*Problem details*. Give back only the lines from the one with "ring pip: (161, 163)" through the last line of the data, exactly as they appear.
##### Listed entries
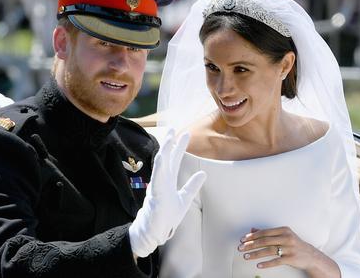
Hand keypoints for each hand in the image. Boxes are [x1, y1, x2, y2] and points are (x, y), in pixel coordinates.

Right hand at [128, 129, 206, 256]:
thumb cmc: (167, 217)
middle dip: (171, 142)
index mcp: (168, 180)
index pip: (175, 159)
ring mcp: (158, 185)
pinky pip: (157, 177)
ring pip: (161, 163)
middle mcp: (162, 180)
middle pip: (167, 157)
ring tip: (169, 136)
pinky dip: (160, 166)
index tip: (185, 133)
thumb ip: (192, 186)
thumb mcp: (185, 199)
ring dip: (165, 149)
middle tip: (174, 127)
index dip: (180, 146)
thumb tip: (203, 173)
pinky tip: (162, 155)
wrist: (156, 231)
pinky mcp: (156, 193)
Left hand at [238, 227, 338, 276]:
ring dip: (255, 254)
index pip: (264, 232)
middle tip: (240, 248)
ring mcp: (289, 248)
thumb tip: (252, 229)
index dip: (252, 236)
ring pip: (269, 251)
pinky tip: (258, 265)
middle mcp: (287, 237)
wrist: (310, 255)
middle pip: (265, 241)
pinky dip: (266, 263)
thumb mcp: (283, 235)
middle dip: (251, 245)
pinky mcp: (291, 258)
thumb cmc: (294, 244)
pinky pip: (276, 261)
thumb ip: (268, 233)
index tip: (242, 239)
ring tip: (246, 256)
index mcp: (283, 230)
##########
*Completed exercise*.
ring pip: (161, 163)
middle mcp: (162, 180)
middle pip: (167, 157)
ring tip: (169, 136)
pinky dip: (160, 166)
index tip: (185, 133)
thumb ip: (192, 186)
thumb mcp: (185, 199)
ring dip: (165, 149)
middle tip: (174, 127)
index dip: (180, 146)
thumb tip: (203, 173)
pinky tip: (162, 155)
wrist: (156, 231)
pinky mcp: (156, 193)
Left hand at [238, 227, 338, 276]:
ring dip: (255, 254)
index pip: (264, 232)
middle tip: (240, 248)
ring mcp: (289, 248)
thumb tip: (252, 229)
index dip: (252, 236)
ring pip: (269, 251)
pinky tip: (258, 265)
middle mcp: (287, 237)
wrist: (310, 255)
middle pip: (265, 241)
pinky dip: (266, 263)
thumb mcp: (283, 235)
middle dip: (251, 245)
pinky mcp: (291, 258)
thumb cmc: (294, 244)
pinky pip: (276, 261)
thumb ip: (268, 233)
index tip: (242, 239)
ring tip: (246, 256)
index mcp: (283, 230)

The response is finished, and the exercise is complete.